Ben Way

Ben explains why he's seeking out investors rather than investing his own money.

on Nov 26, 2012

It seems crazy that raising larger amounts of money is easier than smaller amounts, however this is the paradox of raising money. The reason for this is simple -- above a certain investment level (normally around $1m) the money switches from seed investment, which is normally a wealthy individual who wants to take a punt to venture fund money. When it switches to venture money, then the people running the fund get a percentage of the fund to manage it, so as a fund what takes less work? Doing 10 deals at $10m or a 100 deals at $1m, you invest $100m either way, but by investing more you work 10 times less and expend much less resource and ultimately make more money.

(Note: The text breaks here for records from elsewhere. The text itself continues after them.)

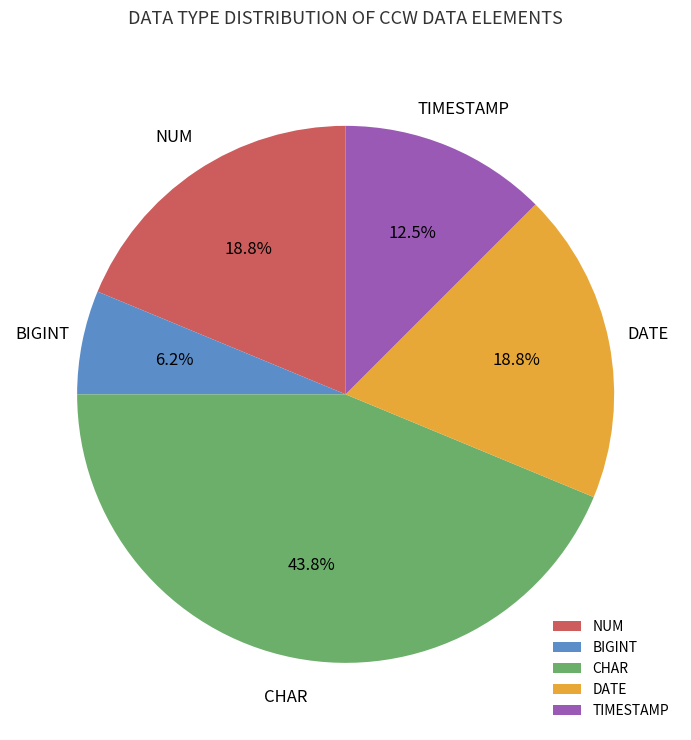

Is CHAR the majority of the pie?

No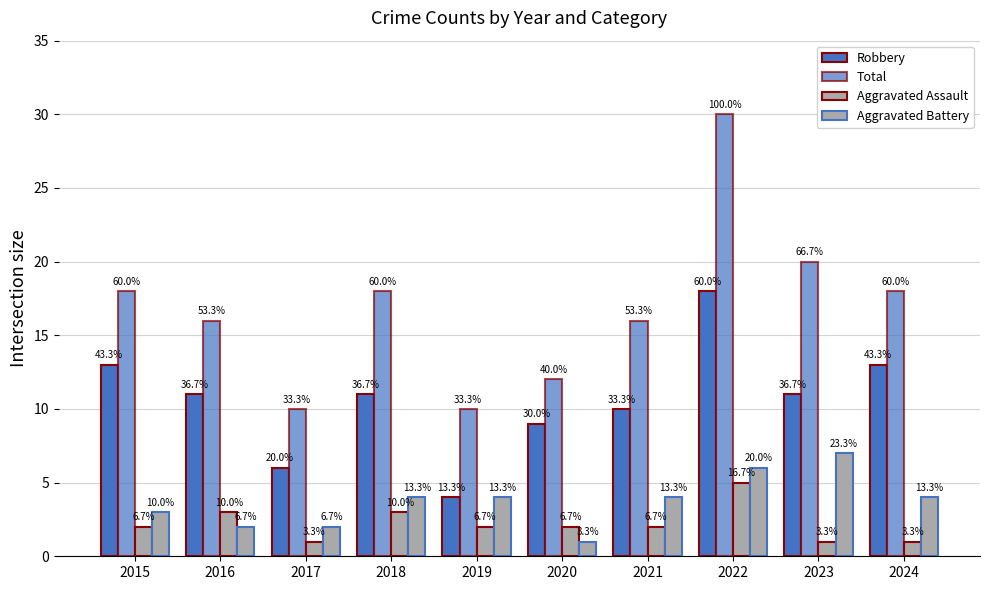

The Aggravated Assault series shows 1 at 2019. True or false?

False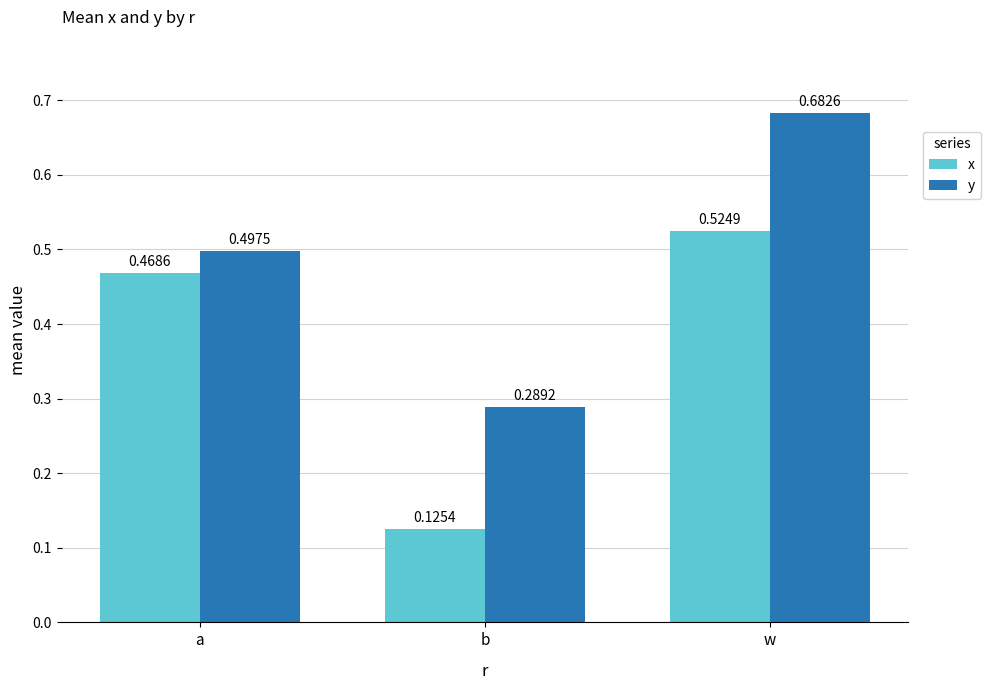

What are all the series names shown in the legend?

x, y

That’s the case with raising money for our solar company. Currently we are raising a billion-dollar fund for our solar company in the USA, and we have raised hundreds of millions already for our UK solar company. So why bother raising $500K when I have already raised hundreds of millions for my other companies, why don’t I just invest myself?

Well firstly and most importantly, it comes down to a metric I hate: “How much are you worth?” It is the first thing that the media asks, and then if you don’t answer the question, they try and work it out based upon the value of your companies. The last time the media tried to pin me to a figure they worked it out at $10m, but what people don’t understand is that is not how much cash you have in the bank; net worth is theoretically what you could sell your companies or assets for, in fact hardly any millionaire would have more than $1m in cash in the bank as it is a very inefficient way to hold wealth.